Move your cursor over different color swatches and observe the immediate image updates without requiring clicks.
The choice between click and hover depends on your specific use case and user experience goals. Hover provides immediate feedback and works well for preview functionality, while click events offer more deliberate selection behavior and better mobile compatibility. Many modern implementations use hover for previews and click for final selection.
For reference, you can examine our complete implementation in Desktop > Class Files > yourname-JavaScript jQuery Class > Done-Files > Product-Color-Chooser.

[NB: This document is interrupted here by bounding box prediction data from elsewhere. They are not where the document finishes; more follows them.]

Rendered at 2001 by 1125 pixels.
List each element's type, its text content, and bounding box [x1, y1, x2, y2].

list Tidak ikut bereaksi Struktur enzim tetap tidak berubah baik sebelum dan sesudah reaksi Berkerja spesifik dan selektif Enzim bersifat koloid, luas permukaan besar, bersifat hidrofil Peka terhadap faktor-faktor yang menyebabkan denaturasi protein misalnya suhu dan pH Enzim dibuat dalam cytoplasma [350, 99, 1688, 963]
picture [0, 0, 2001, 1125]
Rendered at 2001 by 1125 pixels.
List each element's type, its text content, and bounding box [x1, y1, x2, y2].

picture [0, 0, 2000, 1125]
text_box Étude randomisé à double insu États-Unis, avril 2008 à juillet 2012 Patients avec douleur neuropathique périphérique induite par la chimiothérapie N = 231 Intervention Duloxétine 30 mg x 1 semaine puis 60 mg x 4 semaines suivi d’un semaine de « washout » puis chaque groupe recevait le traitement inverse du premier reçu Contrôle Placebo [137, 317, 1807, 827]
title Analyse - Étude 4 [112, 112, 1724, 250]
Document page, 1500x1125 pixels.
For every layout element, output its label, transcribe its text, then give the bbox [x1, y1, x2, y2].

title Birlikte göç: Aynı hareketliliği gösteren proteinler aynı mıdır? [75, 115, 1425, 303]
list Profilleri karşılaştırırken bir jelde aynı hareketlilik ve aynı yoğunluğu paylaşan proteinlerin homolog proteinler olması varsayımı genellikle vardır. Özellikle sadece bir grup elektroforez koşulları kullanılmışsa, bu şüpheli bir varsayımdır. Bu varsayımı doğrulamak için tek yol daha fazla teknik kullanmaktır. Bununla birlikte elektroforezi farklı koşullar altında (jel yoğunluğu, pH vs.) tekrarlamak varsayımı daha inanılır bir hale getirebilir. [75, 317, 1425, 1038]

Click vs Hover Event Handling
| Feature | Click Event | Hover Event |
|---|---|---|
| User Action | Deliberate click required | Mouse movement triggers |
| User Intent | Confirms selection | Previews option |
| Mobile Experience | Touch-friendly | Not available on touch devices |
| Implementation | .click(function(){}) | .hover(function(){}) |
Changing from click to hover requires only one word modification, demonstrating the power of well-structured jQuery event handling. This flexibility allows for rapid prototyping and A/B testing of user interactions.